Joy was previously Director of Elder Abuse Services at the Pace Women’s Justice Center. For nearly a decade, Joy investigated and prosecuted a variety of crimes including child abuse, fraud, and elder abuse as an Assistant District Attorney in Manhattan.

Joy is certified in mindfulness meditation and breathing, yoga, trauma-informed care and older adult mediation.  Joy also has training as a death doula.

Avery Fischer, Esq.

Chief Legal Officer and Secretary
Ralph Lauren

CHAMPION FOR JUSTICE

Avery S. Fischer serves as Executive Vice President, Chief Legal Officer and Secretary of Ralph Lauren Corporation.  He is a member of the company’s Executive Leadership Team, leads the company’s global legal organization and is responsible for the company’s legal strategy, practices and policies.  He serves as a senior advisor to the company’s Board of Directors and leadership team on all complex global legal issues and business interests and manages all of the company’s global legal affairs.  He also has responsibility over the global International Trade, Risk Management and Health and Safety Compliance areas.  

Mr. Fischer advises the company on all corporate governance matters and counsels the company’s Board of Directors and each of the Board Committees.  His legal and business experience includes general corporate and commercial counseling, intellectual property, corporate governance, mergers and acquisitions, securities, real estate and corporate financing.  

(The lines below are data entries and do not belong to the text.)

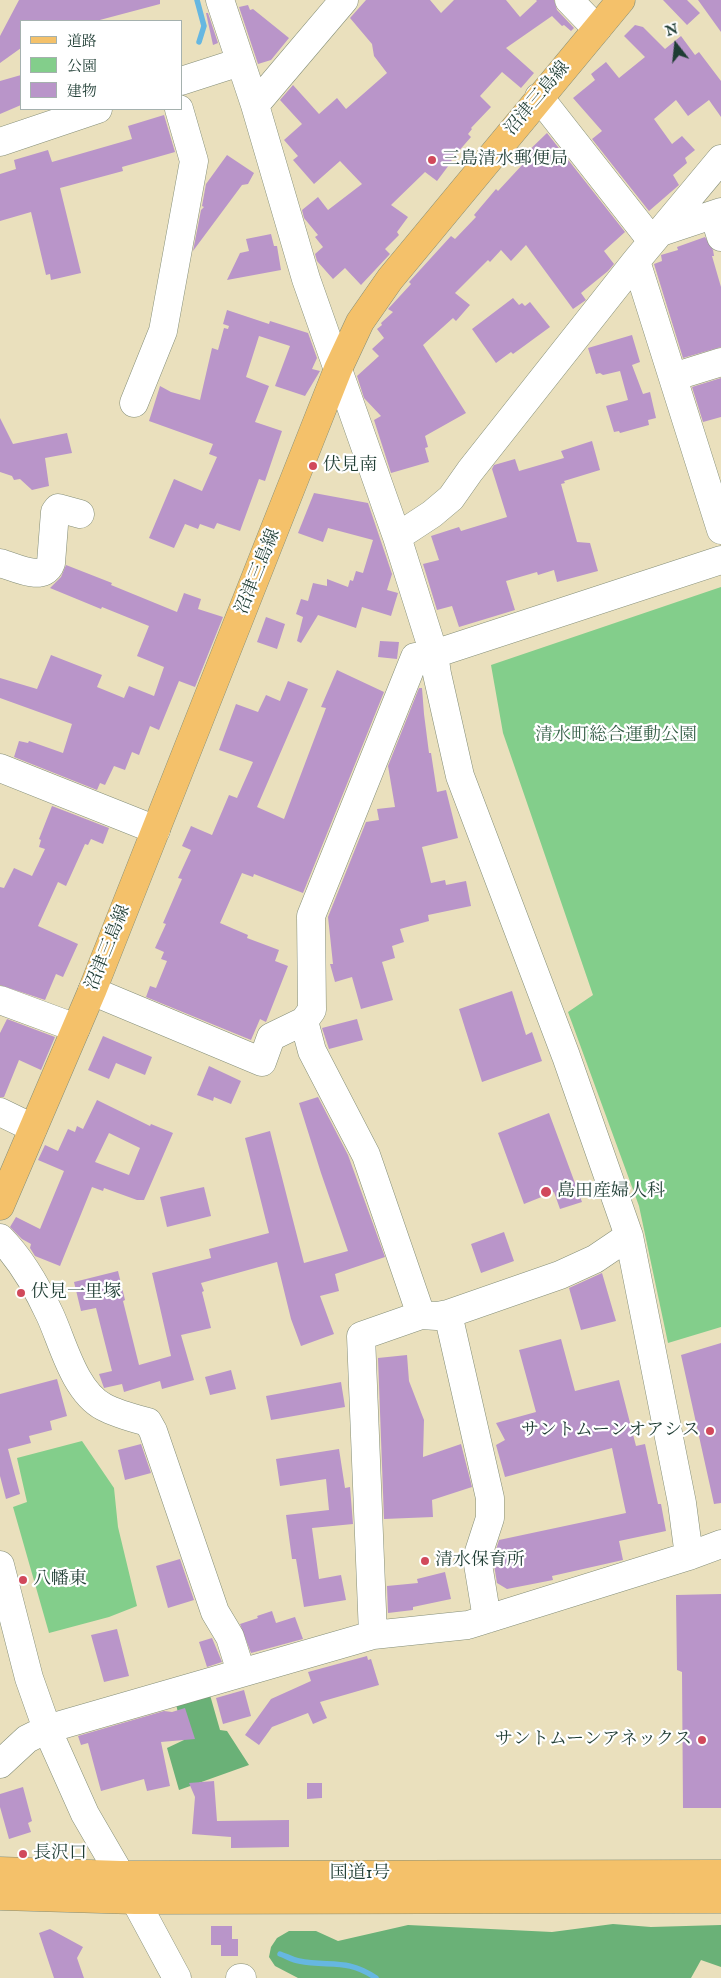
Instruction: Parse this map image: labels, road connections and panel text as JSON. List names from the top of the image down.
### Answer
{
  "streets": {
    "main road": ["沼津三島線", "国道1号"]
  },
  "parks": ["清水町総合運動公園"],
  "places": [
    "三島清水郵便局",
    "伏見南",
    "島田産婦人科",
    "伏見一里塚",
    "サントムーンオアシス",
    "清水保育所",
    "八幡東",
    "サントムーンアネックス",
    "長沢口"
  ],
  "legend": ["道路", "公園", "建物"],
  "north": "top"
}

Before joining Ralph Lauren in 2009, Mr. Fischer was a Corporate Partner at Kelley Drye & Warren, a large international law firm.  Prior to that, he served as Vice President of Legal Affairs and General Counsel of RSL Communications, a publicly-traded, global telecommunications company which operated in 22 countries.  He managed all the company’s global legal affairs, including the company’s initial public offering, and negotiated numerous mergers and acquisitions, joint ventures and partnership agreements.

Earlier in  his career, Mr. Fischer served as a corporate attorney at Rosenman & Colin (currently Katten Muchin Rosenman), a large international law firm, with a practice concentrating in mergers and acquisitions, securities and general corporate counseling and, prior to that, served as a litigation associate at the New York based law firm of Shea & Gould.

Mr. Fischer has previously served on the Board of Directors of Delta Three, Inc., formerly a public company pioneering in IP telephony, and as a member of the Board of Trustees of the Ralph Lauren Center for Cancer Care.  He is currently an officer of The Ralph Lauren Corporate Foundation and served on the international Best Lawyers Advisory Board.  

Mr. Fischer has been a speaker at the University of Pennsylvania Law School, Penn Law Symposium on the panel: “Fast Fashion: a system for democratization or for theft?and at a Brooklyn Law School forum on “Fashion Law.”  He also participated at the Fashion Law Institute of the Fordham University Law School on several panels relating to the role of in-house counsel and fashion law and has been for the last several years a guest professor at Duke Law School on the topic of “The Chief Legal Officer’s Role in Business Strategy.”  Mr. Fischer received his Juris Doctor, cum laude, from Brooklyn Law School.